Este problema não pode ser resolvido pelo sistema. É fundamental em democracia que cada um vote como quer. Portanto, tem de ser resolvido individualmente, por cada eleitor. Por isso proponho o seguinte exercício a quem pondera votar no CHEGA por achar que, sendo os políticos todos a mesma treta, ao menos estes dizem algo diferente. Se assumimos serem todos a mesma treta não podemos julgar que André Ventura, depois de 17 anos no PSD, ou os seus companheiros vindos do PNR, PPV/CDC e outros movimentos de extrema direita são mais virtuosos e honestos do que os políticos dos outros partidos. Sob esta premissa, o que sobra para distinguir entre partidos será apenas a ideologia que move os políticos de cada um.

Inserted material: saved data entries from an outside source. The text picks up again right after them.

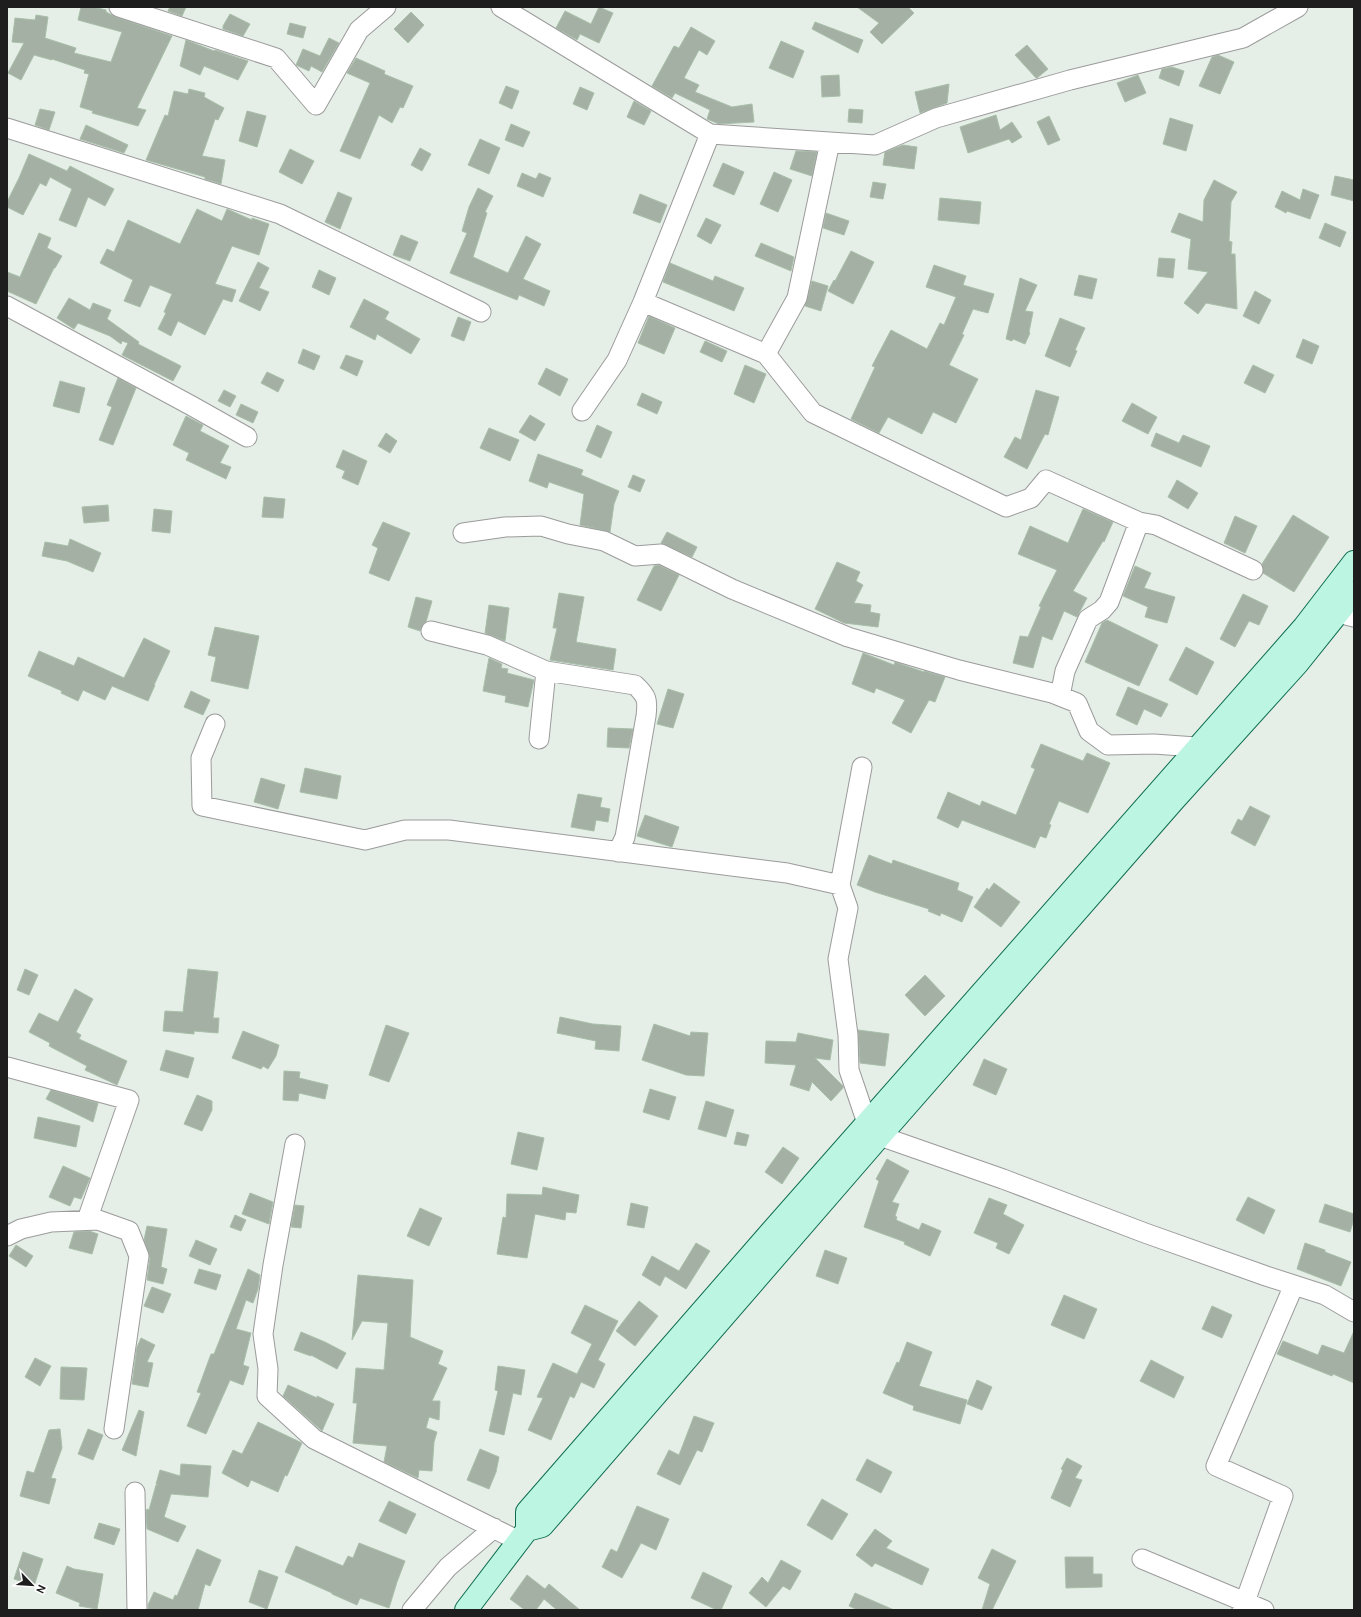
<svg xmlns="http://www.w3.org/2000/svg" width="1361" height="1617" font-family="Ubuntu,sans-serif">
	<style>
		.building { fill: #a4b0a4; stroke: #a8bfa9 }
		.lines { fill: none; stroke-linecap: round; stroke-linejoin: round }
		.street-casing { stroke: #9b9b9b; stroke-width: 21 }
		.secondary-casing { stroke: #0d6d50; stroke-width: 24 }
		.street { stroke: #fff; stroke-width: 19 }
		.secondary { stroke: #bcf5e1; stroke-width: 22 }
	</style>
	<rect width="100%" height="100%" fill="#e5eee7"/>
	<path class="building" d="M81,7H93L106,10V12L116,17L172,36L137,108L146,110L138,126L92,113L93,111L80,107L89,74L84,73L85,70L52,59V60L34,55L21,80L8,73L24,43L12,42L15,18L35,20L36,15L48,17L45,38L76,48L74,53L111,62L122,32L78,20Z
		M170,7H186L182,16L168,11Z
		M599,7L613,13L599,43L580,34L577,40L556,28L565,11L591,24Z
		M857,7H908L914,13L882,44L870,32L879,23Z
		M411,12L424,25L408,43L394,29Z
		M230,14L250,24L243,36L223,29V26Z
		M815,22L863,40L858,53L812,29Z
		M290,23L306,27L303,38L287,34Z
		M691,27L715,41L707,55L699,50L684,78L699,85L695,92L732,107L752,104L754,122L719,124L707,119L710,110L675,93L672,98L652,86L674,46L679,48Z
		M329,38L339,43L322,72L311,66L309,71L298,66L296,65L303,49L320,56Z
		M186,40L214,51L215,50L248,61L238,80L204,66L200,75L180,66Z
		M781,41L804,51L793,78L769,68Z
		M1027,45L1048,69L1037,78H1036L1015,55Z
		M1218,55L1234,62L1220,94L1199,86L1212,57Z
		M356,58L385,71L384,74L413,86L403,108L400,107L392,123L379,115L360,159L340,151L370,83L347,73Z
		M1172,67L1184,71L1179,86L1159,78L1162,69Z
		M839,75L840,96L822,97L821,76Z
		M1138,75L1146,93L1125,102L1117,83Z
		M949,84L947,103L920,113L915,92Z
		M506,86L519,91L512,109L499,103Z
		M580,87L594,93L587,110L573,104Z
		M189,89L205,93L204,97L224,108L218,120L215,119L202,156L225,160L221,184L205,179V177L146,160L165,115L168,116L174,91L188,94Z
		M634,101L651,111L644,125L627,117Z
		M40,109L55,112L49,130L35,125Z
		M849,109L863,110L862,123L848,122Z
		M247,111L266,116L257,147L239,141Z
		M996,115L1000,130L1012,122L1022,137L1012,143L1009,139L968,153L960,127Z
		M1049,116L1060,140L1048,145L1037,122Z
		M1170,118L1193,125L1186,151L1163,144Z
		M511,124L530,132L523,147L505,140Z
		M86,125L128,145L124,153L80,139Z
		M480,139L500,148L489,174L468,165Z
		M903,145L917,147L914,169L883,165L885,152Z
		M420,148L431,154L422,171L411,165Z
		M290,149L314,161L302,184L279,172Z
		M796,151L817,152L812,176L790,169Z
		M29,154L67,171L70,166L114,189L105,206L88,197L76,227L59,220L72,189L50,177L46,186L40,183L23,215L7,207V202L19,178Z
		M723,163L744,172L734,195L713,186Z
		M774,172L792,180L778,212L760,204Z
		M522,173L536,179L539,173L551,178L543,197L517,186Z
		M1335,176L1354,180V201L1331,195Z
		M1214,180L1237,192L1231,202L1229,241L1232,242L1231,254H1235L1237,309L1206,303L1198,314L1184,303L1208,272L1188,269L1191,239L1171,232L1179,213L1203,222L1204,200Z
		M873,182L886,184L883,199L870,197Z
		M478,188L493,196L485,212L487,213L473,257L508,273L526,236L541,244L523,279L550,291L544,306L519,295L517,300L450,273L467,233L462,231L469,207Z
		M1303,189L1319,195L1310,219L1287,211L1286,213L1275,207L1282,191L1300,200Z
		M338,192L352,198L340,229L325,222Z
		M640,194L667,205L660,223L633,213Z
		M940,198L981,202L979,224L938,220Z
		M197,209L222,221L227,209L252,220V218L269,224L259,255L232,246L215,284L236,290L232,302L223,299L205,335L178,321L171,336L158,329L166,313L164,312L172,294L150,285L140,307L124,301L133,280L100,263L107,249L114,252L128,220L180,244Z
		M826,213L849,221L844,235L823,228Z
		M706,218L721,225L711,244L697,236Z
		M1325,223L1346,232L1340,247L1319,238Z
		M39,233L51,238L47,248L62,256L55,268H54L36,304L7,291V272L20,277Z
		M401,235L418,242L410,261L393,255Z
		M761,243L794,257L791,271L755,256Z
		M851,251L874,262L853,304L828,291L834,280L835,281Z
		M1159,258L1175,259L1173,278L1157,276Z
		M258,262L269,268L259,288L269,292L260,311L239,301Z
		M670,263L713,281L715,276L744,288L734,311L663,282Z
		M934,265L966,276L963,285L994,294L988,313L973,309L962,334L964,335L949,365L978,379L956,423L933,412L922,434L888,417L879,433L851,419L875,367L872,366L891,330L927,349L940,323L944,325L956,297L926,287Z
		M319,270L336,278L329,295L312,287Z
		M1079,275L1097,279L1092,299L1074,295Z
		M1020,278L1037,285L1025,311L1033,312L1029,332L1030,333L1025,344L1013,339L1012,341L1006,339Z
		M812,281L828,286L821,311L805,306Z
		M1255,291L1271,300L1259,324L1243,316Z
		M69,298L90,310L93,303L111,310L107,319L139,342L138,344L181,366L173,381L122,355L128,343L122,341L121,344L110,336L78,323L74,329L57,318Z
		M364,299L389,312L385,319L420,339L411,354L377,334L375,340L350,327Z
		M649,316L675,328L664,354L638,343Z
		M458,317L471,322L464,341L451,336Z
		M1060,318L1085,328L1075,350L1077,351L1070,367L1045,356Z
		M1303,339L1319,346L1312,364L1296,357Z
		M705,341L727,351L722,362L700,352Z
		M303,349L320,356L314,370L298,363Z
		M346,355L363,361L357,376L340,368Z
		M745,365L766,374L754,403L734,394Z
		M1253,365L1274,375L1265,393L1244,383Z
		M546,368L568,379L560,396L538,384Z
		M267,372L284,380L278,392L261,383Z
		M118,378L136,388L113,445L99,440L112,407L107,405Z
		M60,381L85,388L79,413L53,406Z
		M224,390L236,396L230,407L218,401Z
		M1036,390L1059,397L1048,435L1045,434L1027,469L1004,457L1015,437L1021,440Z
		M642,393L662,402L657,414L637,405Z
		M1132,403L1157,417L1148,434L1122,421Z
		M241,404L258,412L253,423L236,415Z
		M530,415L545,424L535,441L519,432Z
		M186,416L203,425L200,431L229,446L220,463L231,467L226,479L186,460L189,453L173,445Z
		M597,425L612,432L601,458L586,451Z
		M489,428L519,440L510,461L480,448Z
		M386,433L397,441L390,453L378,446Z
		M1156,433L1179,443L1183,435L1210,446L1201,467L1151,446Z
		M343,450L367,461L358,485L342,478L345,471L336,467Z
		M538,454L583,470L581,475L619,491L614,504L610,532L580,525L584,494L549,482L547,488L529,481Z
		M633,475L645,480L640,492L628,487Z
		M1177,480L1198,493L1188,509L1168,497Z
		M264,497L285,499L283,518L262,517Z
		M108,505L109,521L84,523L82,507Z
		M154,509L172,511L170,533L152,531Z
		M1083,509L1113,522L1104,542L1103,541L1073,591L1087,598L1077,617L1064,611L1052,640L1042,636L1033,668L1013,663L1020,636L1028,637L1041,607L1039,606L1057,570L1018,554L1030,526L1068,543Z
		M1293,515L1329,537L1294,592L1263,573L1262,564Z
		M1235,516L1257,526L1245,553L1224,543Z
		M383,522L410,533L389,581L369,573L378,548L372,545Z
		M667,532L697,547L692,557L661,543Z
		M70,539L101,553L93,572L67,561L42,556L45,542L68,546Z
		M837,562L860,572L856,581L863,585L854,603L871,605L870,612L880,614L878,627L844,623L815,609Z
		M659,565L679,575L661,611L637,600L654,566Z
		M1135,566L1151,573L1144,588L1175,597L1167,623L1145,617L1148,607L1123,596Z
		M559,593L584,597L576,642L616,649L613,670L550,660L557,628H553Z
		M1243,594L1268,606L1259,625L1249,621L1235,647L1220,639Z
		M416,597L432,601L426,622L423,624L420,631L408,627Z
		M489,605L509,608L505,641L485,633Z
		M1107,620L1158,645L1139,686L1085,662L1102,623Z
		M215,627L259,636L248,689L211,681L216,657L208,655Z
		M144,638L170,651L154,685H155L148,701L112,686L105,700L83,690L78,701L61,693L62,691L28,676L39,651L74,666L78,657L124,678Z
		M1186,647L1214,662L1197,695L1169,680Z
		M863,653L894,665L895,662L924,672V671L945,677L935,702L929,700L911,733L892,723L905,700L876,688L874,693L852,684Z
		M489,658L502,664L501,668L508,669L507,673L534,680L528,707L505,702L506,696L483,691Z
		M1128,687L1168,704L1161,717L1144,709L1137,725L1116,715Z
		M668,689L684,694L673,728L657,724Z
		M191,691L210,700L203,715L184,707Z
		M608,728L633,729L629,748L607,747Z
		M1041,744L1083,761L1087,753L1110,763L1088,813L1059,801L1049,824L1051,825L1046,838L1040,836L1035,848L962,820L958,828L937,818L948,792L980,806L982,801L1016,815L1035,769L1031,767Z
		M305,768L341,776L337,799L300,792Z
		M261,778L285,785L278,809L254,802Z
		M578,794L602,798L600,807L610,809L608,822L596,820L594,831L571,827Z
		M1250,806L1270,816L1255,846L1231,833L1238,819L1242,821Z
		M645,815L679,827L672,847L637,836Z
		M869,855L892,864L893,860L959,883L957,890L973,897L962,922L941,913L940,916L928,911L929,909L875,892L857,885Z
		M994,883L1020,902L1001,927L974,907L987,888L989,890Z
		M25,969L38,975L29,995L17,990Z
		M188,969L218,972L213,1018H219L218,1033L194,1031V1034L163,1031L165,1011L183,1012Z
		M925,975L945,996L925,1016L905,995Z
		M75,989L93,999L76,1032L81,1035L79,1039L127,1061L117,1085L85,1070L87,1066L49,1046L50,1043L29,1032L39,1013L58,1022Z
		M560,1017L593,1024L621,1026L619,1051L595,1049L596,1041L557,1033Z
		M654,1024L690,1036L691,1032L708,1033L704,1076L686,1075L642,1060Z
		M386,1025L409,1033L389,1082L369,1075Z
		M858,1030L889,1034L885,1066L860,1063Z
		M243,1031L279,1045L276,1056L268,1069L263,1066L261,1069L232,1058Z
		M798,1033L833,1040L830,1060L815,1058L843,1086V1088L831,1101L812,1082L809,1091L790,1085L796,1065L765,1063L766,1041L796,1042Z
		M166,1050L194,1058L188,1078L160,1070Z
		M984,1059L1007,1069L996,1095L973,1085Z
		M284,1071L300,1072L299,1078L328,1085L325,1099L299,1093L298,1101L283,1100Z
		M650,1089L676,1097L669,1120L643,1112Z
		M51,1090L98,1103L93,1122L46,1099Z
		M197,1095L212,1101V1110L202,1131L184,1124Z
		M706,1101L734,1110L726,1137L698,1129Z
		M38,1117L80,1126L76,1147L34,1138Z
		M518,1132L544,1138L537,1170L511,1164Z
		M737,1132L749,1135L746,1146L734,1144Z
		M783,1147L799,1158L782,1184L765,1172Z
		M887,1159L909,1171L892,1202L899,1204L895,1216L897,1217L896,1220L919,1230L922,1223L941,1231L930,1256L904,1244L905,1242L864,1227L879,1181L876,1179Z
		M63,1166L90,1178L81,1199L74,1197L70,1206L49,1197Z
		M543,1187L579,1195L576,1213L566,1212L565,1220L535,1214L527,1258L497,1254L503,1217L506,1218L507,1194L542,1195Z
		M250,1193L273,1202L269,1224L242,1214Z
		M1248,1197L1275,1210L1264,1234L1236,1220Z
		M989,1198L1007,1205L1003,1214L1024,1225L1009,1254L996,1248L998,1243L974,1233Z
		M631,1203L648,1207L644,1228L627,1225Z
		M1325,1204L1354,1214V1219L1350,1232L1319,1222Z
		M295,1205L304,1206L301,1228L291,1227Z
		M420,1208L442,1218L429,1246L407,1236Z
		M235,1215L246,1220L241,1231L230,1227Z
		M147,1226L167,1229L161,1267L167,1269L163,1284L147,1280L150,1258L144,1240Z
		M89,1231L98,1234L92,1254L69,1248L74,1232Z
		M196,1240L217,1249L210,1265L189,1256Z
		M696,1243L710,1251L686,1289L665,1276L660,1286L642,1275L652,1256L679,1271Z
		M1305,1243L1325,1250V1252L1351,1262L1341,1286L1297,1269Z
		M16,1245L33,1256L26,1267L9,1256Z
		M825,1250L847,1258L838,1284L816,1276Z
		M199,1269L221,1275L216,1290L194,1283Z
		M248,1269L260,1275L258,1289L253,1303L246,1300L236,1329L251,1333L243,1365L249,1367L243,1385L230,1380L206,1434L187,1426L201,1393L197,1392L211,1354H214Z
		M358,1275L413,1280L410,1337L443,1351L438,1364L447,1368L432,1401H440L439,1420L429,1417L426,1428L437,1432L434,1442L432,1471L419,1470L418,1478L384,1462L387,1446L353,1443L357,1403H353L356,1368L384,1370L388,1323L362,1321L352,1340Z
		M152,1287L171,1294L163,1313L144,1306Z
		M1064,1295L1097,1309L1084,1339L1051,1325Z
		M639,1301L658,1316L635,1346L616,1331Z
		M585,1305L618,1321L598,1360L605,1364L594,1388L581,1382L574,1398L570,1396L551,1440L528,1430L543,1398L537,1397L553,1363L577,1374L592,1344L571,1333Z
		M1212,1306L1232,1315L1222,1338L1202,1329Z
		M1354,1331V1383L1333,1374L1332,1376L1277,1354L1283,1341L1318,1355L1322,1345L1344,1353Z
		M301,1332L325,1342L346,1353L337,1369L311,1355V1356L294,1350Z
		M141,1338L155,1345L147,1362L153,1363L148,1387L132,1384L137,1347Z
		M907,1342L932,1352L919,1386L967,1400L960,1424L913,1410L914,1406L883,1393L897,1362L899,1363Z
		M35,1358L51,1366L40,1386L25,1377Z
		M1151,1360L1184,1377L1174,1398L1140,1381Z
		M498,1366L525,1370L521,1395L513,1393L504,1435L489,1431L498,1391L495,1390Z
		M61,1367L87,1368L84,1400L60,1399Z
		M977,1380L992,1387L982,1410L967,1404Z
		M288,1385L317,1398V1396L334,1404L322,1431L283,1396Z
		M139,1410L144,1412L136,1456L122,1450Z
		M694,1416L714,1423L702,1452L697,1450L680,1485L657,1474L669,1450L679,1455Z
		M258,1422L302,1443L287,1476L285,1475L278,1492L251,1480L248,1487L222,1473L233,1450L242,1454Z
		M60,1429L62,1448L51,1478L56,1479L49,1504L20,1496L27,1471L34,1473L49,1430Z
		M88,1429L103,1435L93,1460L78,1454Z
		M480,1449L499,1457L496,1472L489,1489L467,1480Z
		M1067,1458L1082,1466L1075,1478L1082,1480L1070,1507L1051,1498L1063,1470L1061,1469Z
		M867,1459L892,1472L881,1493L856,1480Z
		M181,1464L211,1466L208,1497L171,1494L164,1517L186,1526L178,1542L147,1529L146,1512L147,1509L149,1510L156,1485H158L156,1484L160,1470L180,1476Z
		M822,1499L848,1514L832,1540L807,1525Z
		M389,1501L416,1514L406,1534L379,1521Z
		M637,1506L669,1519L656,1550L641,1543L622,1578L602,1567L611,1549L617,1552Z
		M99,1523L120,1529L114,1545L94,1538Z
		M875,1529L892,1541L886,1548L929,1569L922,1585L875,1563L872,1567L856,1555Z
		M359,1543L405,1561L397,1582L389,1608L360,1598L357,1605L332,1594V1593L285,1572L296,1546L343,1566L348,1556L353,1558Z
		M197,1549L221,1560L210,1586L205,1584L198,1610H148V1605L154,1592L173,1600L175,1595L177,1596Z
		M992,1549L1016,1561L992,1610H982L990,1584L978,1578Z
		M23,1552L43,1559L34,1586L14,1579Z
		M1065,1557H1093V1574H1102V1587L1066,1588Z
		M781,1560L801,1571L790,1590L783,1586L766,1607L749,1593L762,1577L768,1583Z
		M67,1566L74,1569L103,1574L97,1609L79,1606L80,1603L56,1593Z
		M259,1570L278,1577L267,1609L249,1602Z
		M703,1572L732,1586L721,1610H717L691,1598Z
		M527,1575L545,1589L549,1584L580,1610H557L544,1599L536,1610H525L510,1599Z
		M855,1593L894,1610H858L849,1606Z"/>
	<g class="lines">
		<defs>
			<path id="street" d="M119,7L276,58L316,105L359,30L386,7
				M501,7L710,134L875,145L936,118L1070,80L1243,38L1298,7
				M7,128L280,214L481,312
				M643,302L766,354L813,413L1006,507L1031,498L1046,480L1139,522L1156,525L1253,570
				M7,306L192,406L247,437
				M766,354L797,298L830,142
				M582,411L617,360L643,302L710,134
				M463,533L505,527L541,526L568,534L604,541L635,556L661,554L732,589L848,637L959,670L1052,693L1077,703L1089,731L1108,745L1154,744L1196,747
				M1338,613L1354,617
				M431,631L487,645L546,671
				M1060,696L1065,671L1088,619L1102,610L1109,602L1139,522
				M215,724L201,758L202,806L365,840L405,830H449L787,873L840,885L848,908L838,959L848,1035L849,1070L867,1123L880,1136L1003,1179L1145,1233L1266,1276L1325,1295L1354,1312
				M539,739L546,671L635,685C647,696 648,700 646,716L625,837L618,852
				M840,885L862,767
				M7,1067L129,1100L87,1220
				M295,1144L273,1265L263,1334L268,1369L267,1396L314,1439L519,1541
				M7,1236L21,1229L51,1222L98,1220L129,1231L139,1256L114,1429
				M135,1492L137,1610
				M1142,1559L1264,1610
				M412,1610L448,1567L494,1528
				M1242,1610L1283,1496L1216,1466L1294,1285"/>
			<path id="secondary" d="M527,1530L542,1526L880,1136L1174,800L1297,664L1354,593
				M466,1610L527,1530V1512L771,1232L1304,627L1354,562"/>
		</defs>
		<use href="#street" class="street-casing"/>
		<use href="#secondary" class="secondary-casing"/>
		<use href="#street" class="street"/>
		<use href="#secondary" class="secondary"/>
	</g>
	<rect width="1361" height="1617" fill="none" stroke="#1e1e1e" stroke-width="16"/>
	<g transform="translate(32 1585) rotate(115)" stroke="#ffffff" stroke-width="3" paint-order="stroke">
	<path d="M0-3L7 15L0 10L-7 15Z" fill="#1e1e1e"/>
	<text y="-6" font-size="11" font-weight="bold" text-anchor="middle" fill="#1e1e1e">N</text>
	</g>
</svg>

O exercício é descartar a demagogia das teses contraditórias ou vagas que o CHEGA deixa à interpretação do eleitor e tentar identificar o cerne ideológico do partido. A mim parece-me que, filtrado o ruído, apenas sobra um nacionalismo visceral e um racismo mal disfarçado como linhas orientadoras deste partido. E isso, espero eu, representa muito menos eleitores do que aqueles que temo irão votar CHEGA no próximo Domingo.